ABC is adding just two new series on its fall schedule. One is a remake of the BBC series "Life on Mars," for which David E. Kelley snapped up the rights, and developed to sell to the network. The other is a reality series produced by Kutcher called "Opportunity Knocks," which will get the Tuesday 8 o'clock time slot. The addition of "Life on Mars" at 10 on Thursdays is the only other change.
The lack of a bajillion new series frees up ABC's promo and marketing departments to relaunch freshman series clipped by the writers' strike last fall. "Pushing Daisies," "Private Practice" and "Dirty Sexy Money" all are scheduled in their old Wednesday slots in a sort of Do-Over Night.
"Oprah's Big Give" is gone because, as ABC programming chief Steve McPherson told reporters at a news conference Tuesday morning, Oprah wanted it that way. The "Desperate Housewives" broke out in a happy dance over her "decision" because they once again will have the much stronger "Extreme Makeover: Home Edition" lead-in, as in the good old pre-Oprah days.

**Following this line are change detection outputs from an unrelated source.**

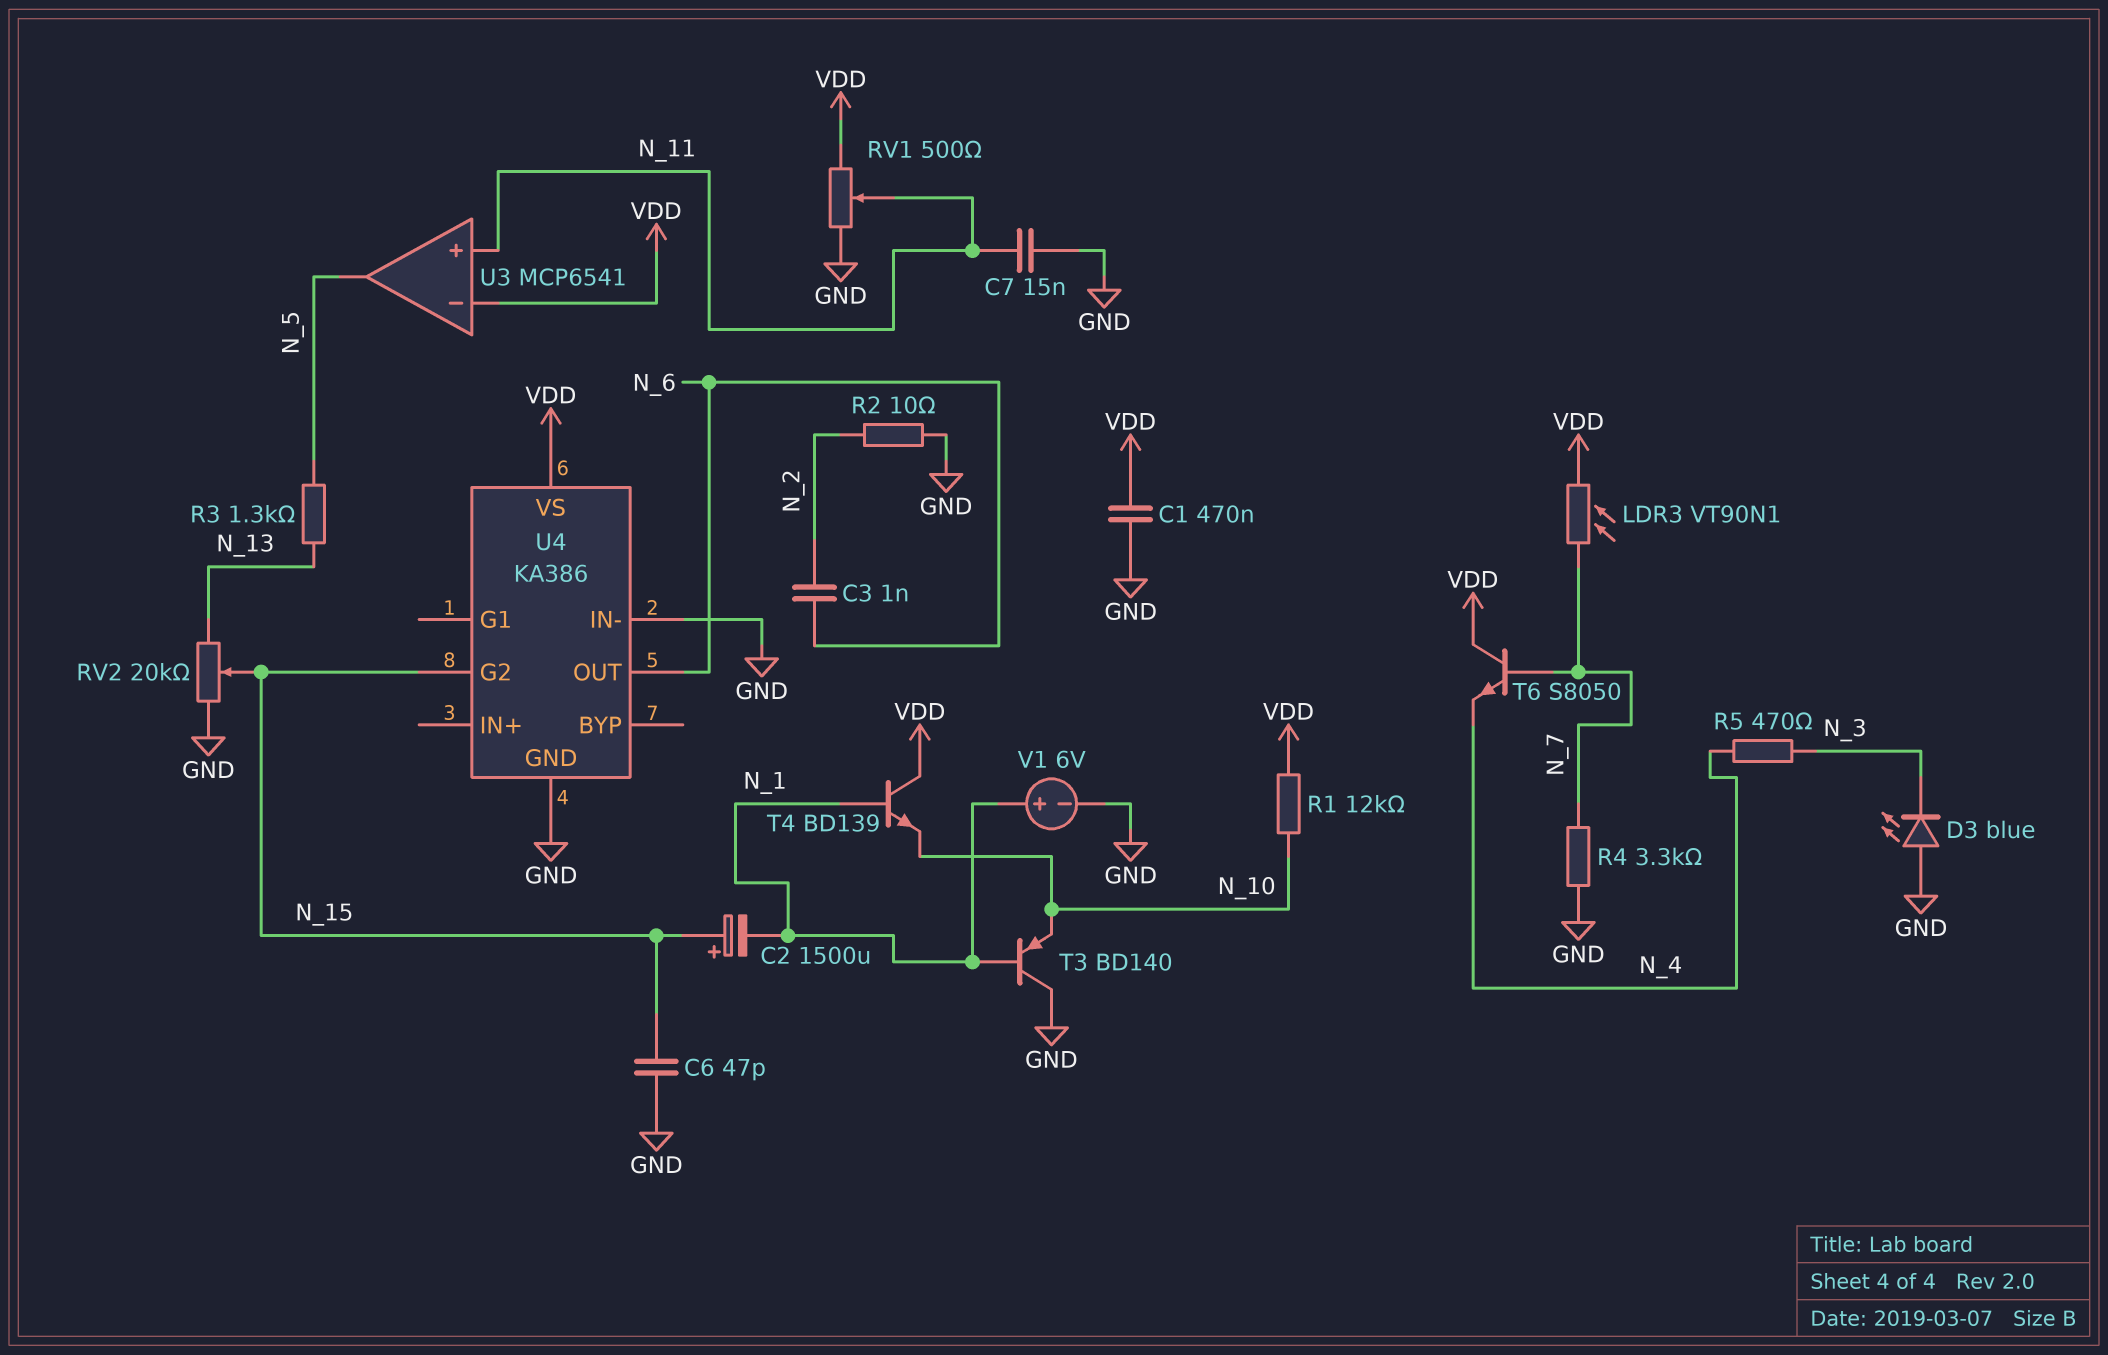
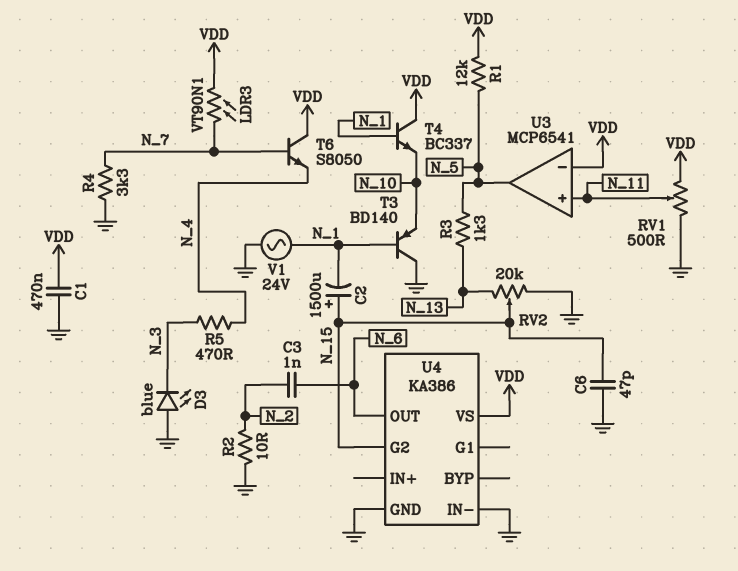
C7: 15nF (GND, N_11) -> none
R1: 12k (N_10, VDD) -> 12k (N_5, VDD)
T4: NPN BD139 (B N_1, C VDD, E N_10) -> NPN BC337 (B N_1, C VDD, E N_10)
V1: 6V (plus N_1, minus GND) -> AC 24V (GND, N_1)

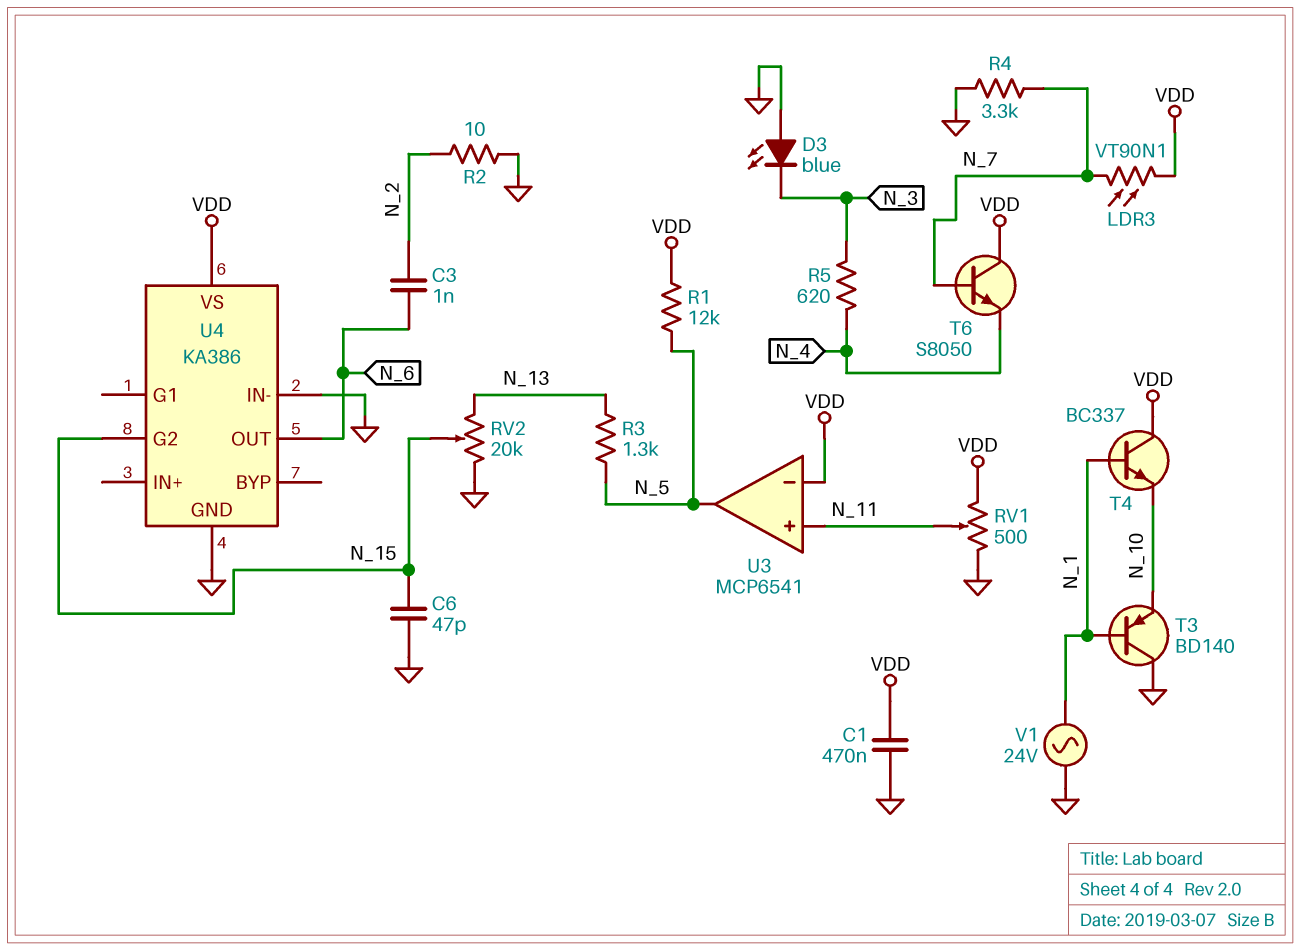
C2: 1500uF (plus N_15, minus N_1) -> none
R5: 470 (N_3, N_4) -> 620 (N_3, N_4)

Also put out of our misery are ABC's "Cavemen," "Women's Murder Club," "Men in Trees," "October Road," "Big Shots," "Carpoolers," "Cashmere Mafia," "Miss/Guided" and "Notes From the Underbelly."
This makes way for McPherson to pick up "Scrubs," which got dumped by NBC. McPherson, who developed the show for NBC when he was head of series production for ABC parent Disney, noted NBC had moved "Scrubs" into 17 time slots over seven years, yet it was finishing behind only NBC's "The Office" on Thursdays. "It's a great addition for us and helps as we expand our comedy brand," he said.
Eighteen episodes have been ordered, McPherson said, and "Scrubs" will debut Tuesdays at 9 once "Dancing With the Stars" wraps its fall edition. "Scrubs" star Zach Braff, however, says on his Web site that the series finale will air on ABC this fall. They really need to get together and talk.
In exchange for ceding control of "Life on Mars," ABC agreed to return Kelley's "Boston Legal" for 13 more episodes, but it will be the show's last season, McPherson said. Kelley will write nearly every episode, he added.
The pilot is being reworked but "Mars" is still about a cop who is hit by a car and winds up in the 1970s -- a time when cops thought DNA was a chemical in rat poison, according to the clip shown to the press. "Mars" is getting the plummiest Thursday 10 p.m. slot.
The lone new reality series, Kutcher's "Opportunity Knocks," gets the Tuesday 8 p.m. hour. Imagine a production team knocking at your door, their flatbed truck laden with new furniture, a flat-screen TV and bags of cash that you can win if you can answer some questions about your family and your neighborhood. Questions such as: "Which of these four guys here has delivered your mail for the past eight years?" and "Which of these six pimply-faced young God-help-us-es gave your daughter her first kiss?"
ABC's fall schedule will roll out during the traditional Premiere Week -- this year the week of Sept. 22 -- McPherson said. But, owing largely to the writers'-strike-induced work stoppage, ABC still has 17 pilots in development. He expects comedies to be ordered sometime in August and dramas the following month, to debut later in the season.